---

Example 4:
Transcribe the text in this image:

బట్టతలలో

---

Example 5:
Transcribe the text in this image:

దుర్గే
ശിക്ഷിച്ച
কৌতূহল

» **Goal**:
Quote verbatim the text each record above contains, preserving every line in its original order.

» **Solution to the exercise**:
---

Example 4:
Transcribe the text in this image:

బట్టతలలో

---

Example 5:
Transcribe the text in this image:

దుర్గే
ശിക്ഷിച്ച
কৌতূহল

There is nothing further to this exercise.